"Well," Ezra began, with a cough and a smile, "I cannot say that I know all about it, but naturally I do know something, perhaps a little more than any other of our sex." "Our sex" was the offspring of his wife's favourite term, the "other sex." Ezra was so seldom the centre of interest, or the source of information, that the position which he held at that moment pleased him immensely.
"Your wife has been chosen president, I believe," said Mr. Blake.
"Yes," replied Ezra, proudly, "and she was the one who conceived the idea, the founder, one could justly say."
"You don't say so!" exclaimed Sam.
Ezra smiled a broader smile as he looked at the interested, open-mouthed men about him. Very likely he thought that the next best thing to being a man himself was to have a manly wife.
"What did you say?" Ezra asked, turning toward Peter, who had spoken from the depths of a sugar-barrel.
"Green tea, or black?" said Peter as he withdrew his head and shoulders from the barrel, his face very red.
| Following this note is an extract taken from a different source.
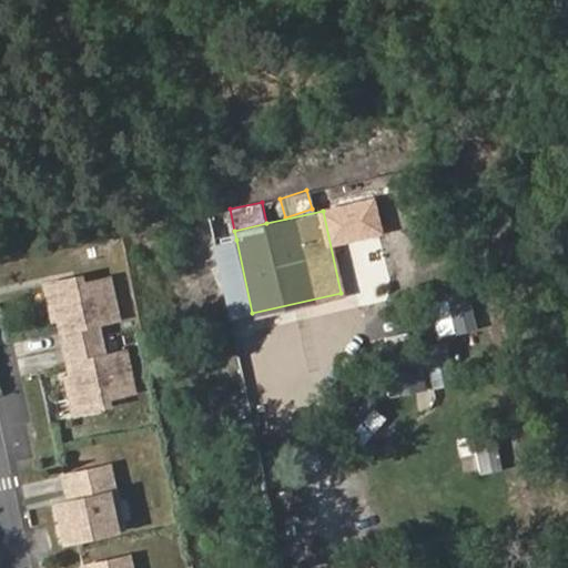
[(227,318),(252,313),(236,240),(211,245),(227,318)]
"Oh, green and black mixed, please," replied Ezra, and then picking up the thread of the conversation where he had dropped it continued: "Yes, Mrs. Tweedie founded the club, and is now its president. I feel confident that it is going to be a grand thing for our town."
"How's that?" Sam asked, hoping to "set Ezra a-goin'," as he would have expressed it.
"How?" repeated Ezra. "By lifting us out of the mire of ignorance, by encouraging social intercourse, in fact, by broadening us in every way."